Photo : Matthew McVickarThe developed and rich countries obviously are not immune to homelessness. Thus Japan, although the third world economy, cannot accommodate adequately all of its people.

Jean Lebeau, a Quebec deacon associated with the Foreign Mission Society, has worked for 30 years in a neighborhood of Tokyo, named Sanya, at the Sanyukai Center. This organization includes a free medical clinic, an office for private consultations with social workers, and a team that operates soup kitchens. It also shelters some twenty people.

According to Mr. Lebeau, "the term 'homeless' does not reflect the full reality of homelessness in the region" of the Japanese capital, a city of 13,222,760 inhabitants (as of January 2013), and metropolitan area counts... 38 million inhabitants! Five million more people than the Canadian population in 2011—33,476,688 million—compressed in a radius of 70 kilometers.

The majority of the Japanese homeless are former day laborers who have lost their job—for various reasons—some of which have gone bankrupt. "Many of them have made loans during the economic boom of the 70s and 80s," says Mr. Lebeau. "During the recession of the 90s, they became overnight unable to repay debts, nor even the interest.”
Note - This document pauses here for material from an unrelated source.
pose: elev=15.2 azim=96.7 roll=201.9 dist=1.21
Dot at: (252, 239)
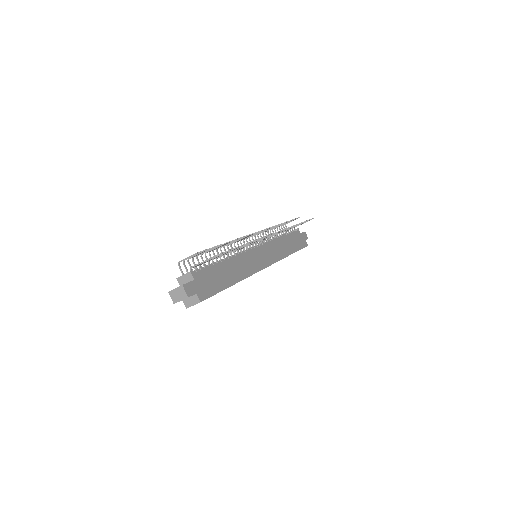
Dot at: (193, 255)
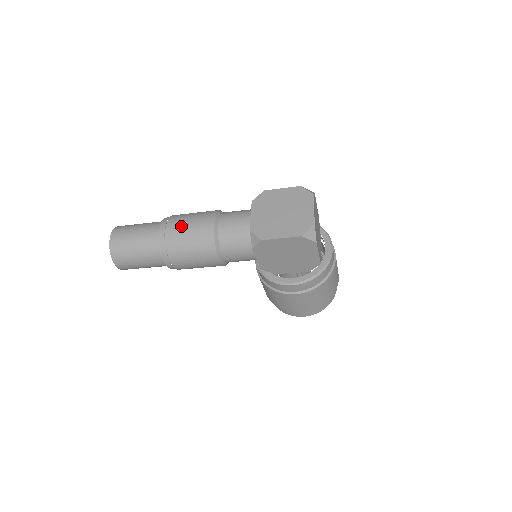
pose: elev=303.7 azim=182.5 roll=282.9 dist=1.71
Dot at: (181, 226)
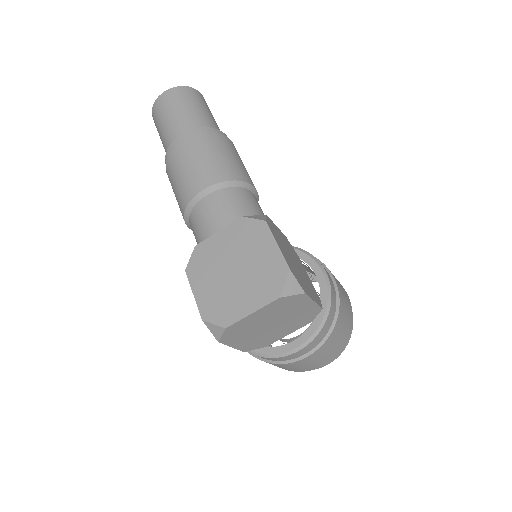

This is why "the unemployed flee to Tokyo under a false name, and are unable to find work because of their age or lack of qualifications." So they end up in the street. Jean Lebeau also indicates that the country has been slow to respond, "because Japan has no history of social services and social welfare" provided by the government. Previously, it was the family or the company that took care of people in need.

Under mass media pressure, the government began to act, with some errors and failures at the beginning," continues the deacon. "At the same time, thousands of blue plastic tents began appearing in parks or on riverbanks."

Today, Mr. Lebeau believes homelessness has declined by 70%, "because of the country's services, such as the new welfare services and also the services provided by civil society organizations."

Finally, what is the social judgment on these people? "The Japanese’s judgment on this depends on their personal status. Some who work hard see them as lazy or drunkards. Others have more sympathy for this problem, but with a rather superficial point of view," he says.


Interesting Links

Article on Japan in the French newspaper Le Monde in 2005 (in French)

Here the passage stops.